French filmmaker Olivier Meyrou turns his camera on a family striving to come to terms with the vicious murder of their gay son in Beyond Hatred. It's an intimate portrait while at the same time Meyrou stays eerily removed from his subjects. His approach, which is daring in many ways, certainly thickens the mood, yet his abstract depiction of the victim, François Chenu, ultimately softens the emotional impact. In a twisted irony, Chenu becomes defined by his sexuality.
Perhaps the most powerful scene is one of near total darkness - night in the park where Chenu lost his life. Meyrou teams this footage with a gut-wrenching narration by his sister who recalls the events leading up to his fatal encounter with three neo-Nazi skinheads. Her sentences are punctuated by deep intakes of breath and long pauses so that, at times, there seems to be no sound or image. These moments, simply but boldly constructed, are loaded with tension.
Meyrou keeps the interviews to a minimum. He prefers mostly to eavesdrop on conversations everywhere from the courthouse to a coffee shop to mum's kitchen. The settings are mundane, but the exchanges are emotionally raw and so neatly convey both the drama and the grinding daily routine of having to cope with tragedy.

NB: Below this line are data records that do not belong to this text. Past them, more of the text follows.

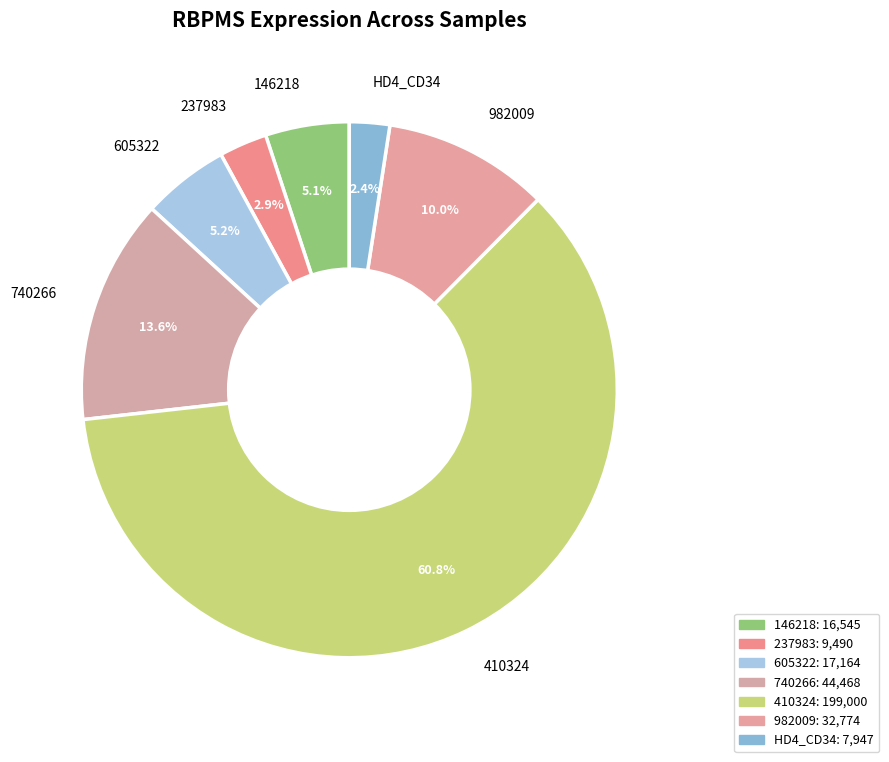

Which has a higher value, 982009 or 237983?

982009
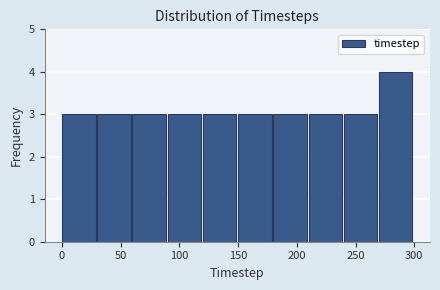

What is the height of the bar covering 150 to 180 on the x-axis? The values are not printed on the chart, so give them approximately, as read against the axis.

3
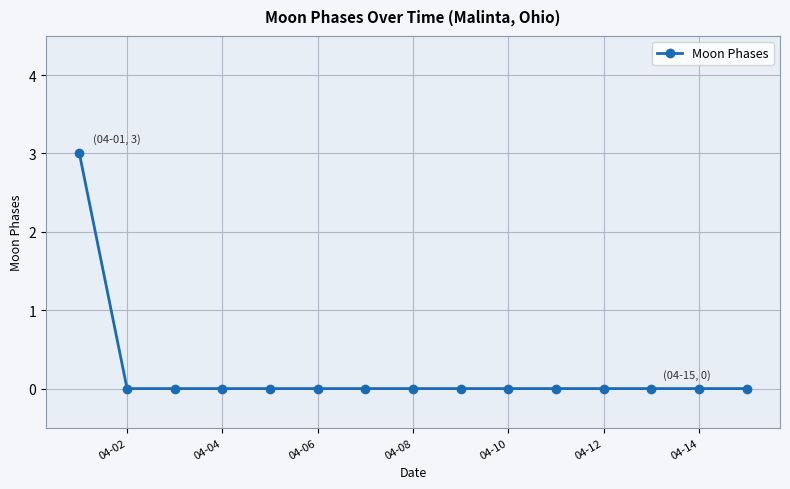

What is the difference between the maximum and minimum values?

3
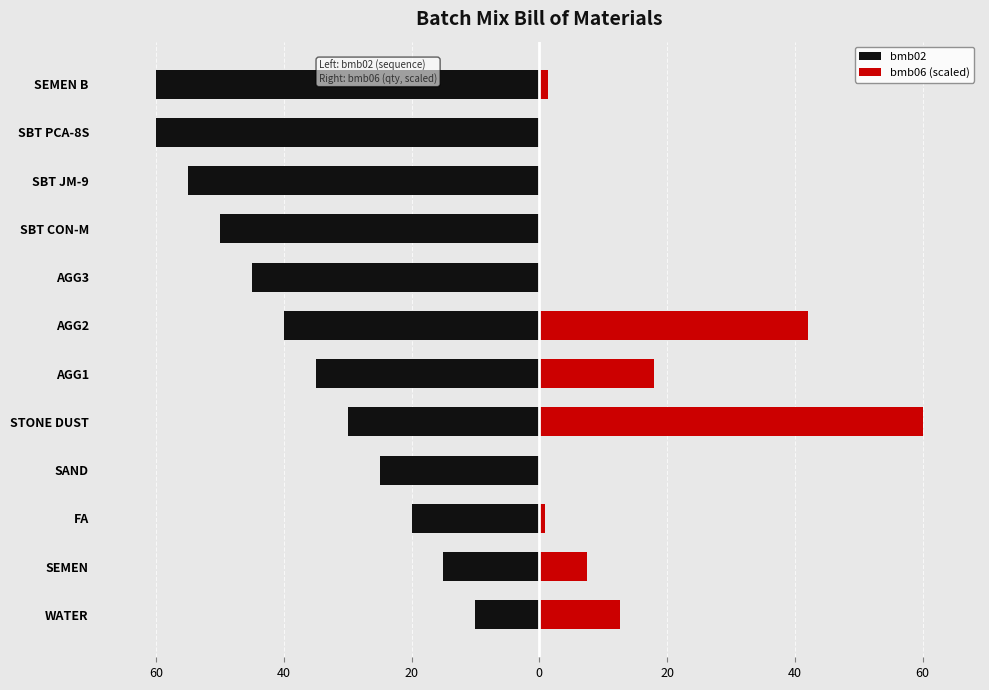

List the series in order of their peak value, lowest first.

bmb02, bmb06 (scaled)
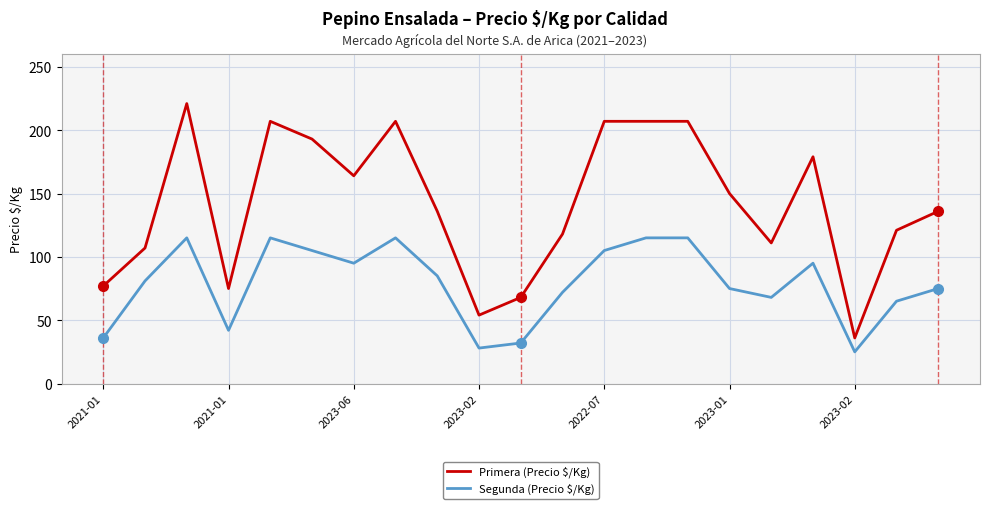

Which series has the largest total across all categories?

Primera (Precio $/Kg)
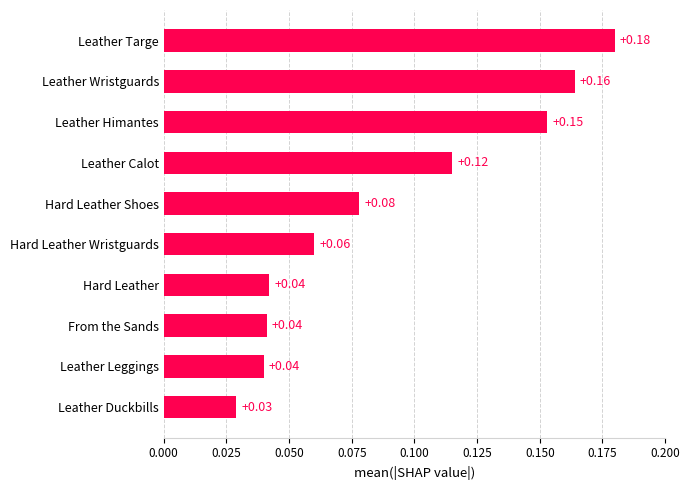

Which category has the highest value across all series?

Leather Targe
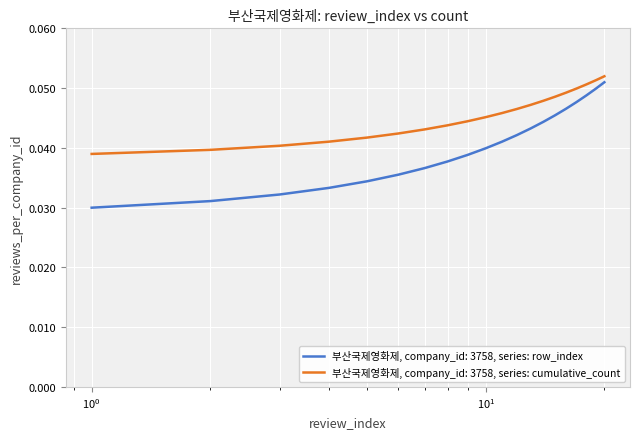

Which series has the largest total across all categories?

부산국제영화제, company_id: 3758, series: cumulative_count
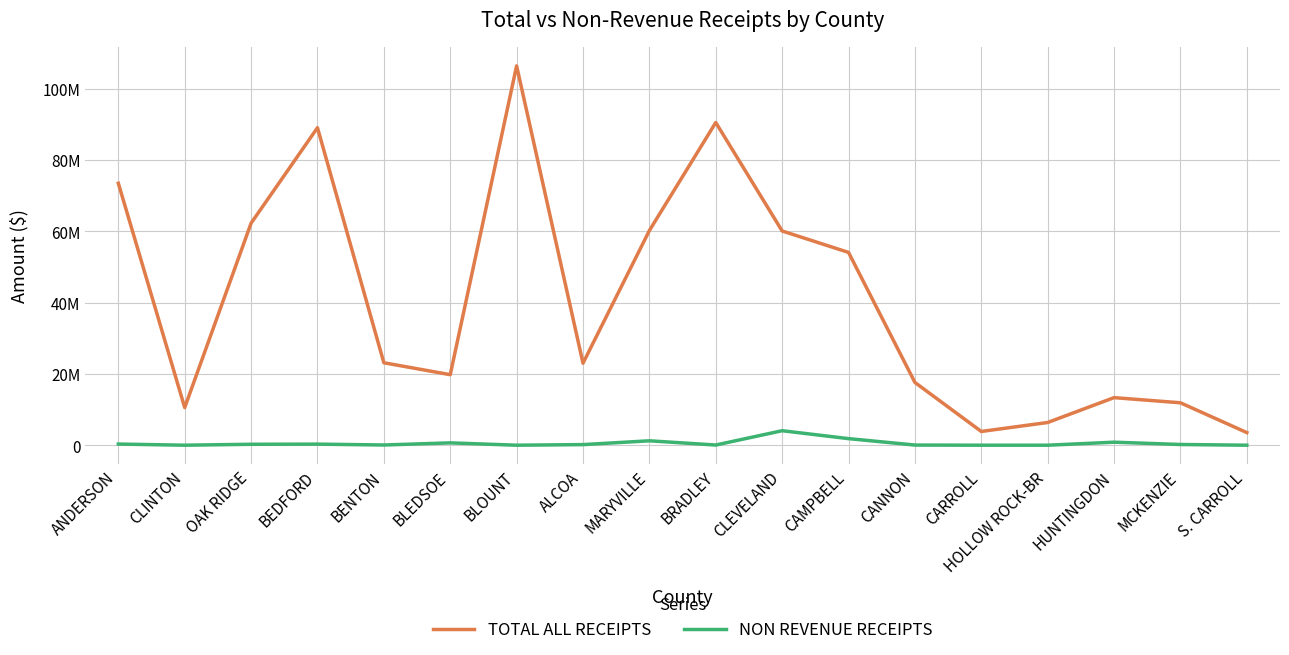

Is the value of NON REVENUE RECEIPTS at MARYVILLE greater than the value of TOTAL ALL RECEIPTS at S. CARROLL?

No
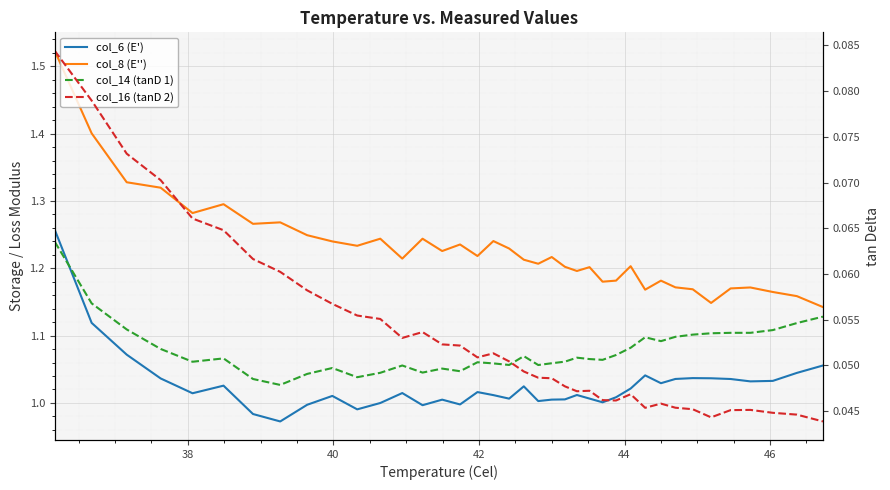

Rank the series by their maximum value, from highest to lowest.

col_8 (E''), col_6 (E'), col_16 (tanD 2), col_14 (tanD 1)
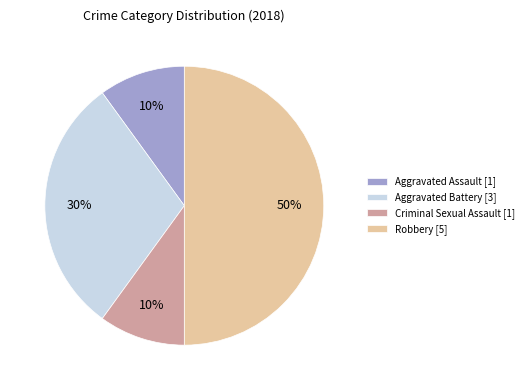

To the nearest percent, what is the difference between the Robbery [5] and Criminal Sexual Assault [1] slice percentages?

40%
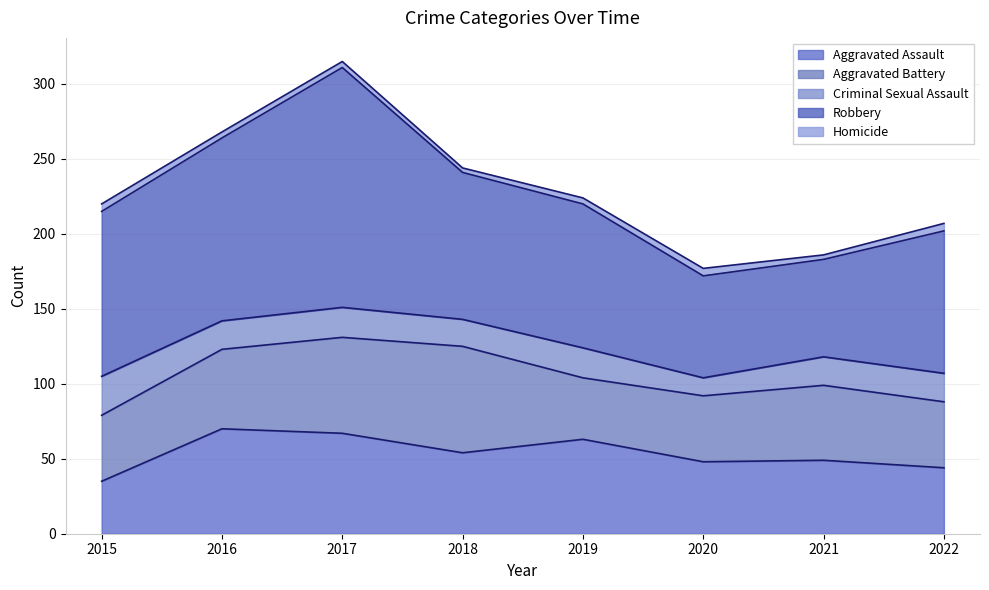

How many series are shown in this chart?

5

Chenu's relatives offer minute details about their reaction to the murder and the men who committed it, but it's a great shame that Chenu remains a mystery. Meyrou denies us even a photo in his brutal resolve to focus on the aftermath rather than the incident. It leaves a sense of something missing.
Beyond Hatred (Au-Delà De La Haine) is released in UK cinemas on Friday 30th March 2007.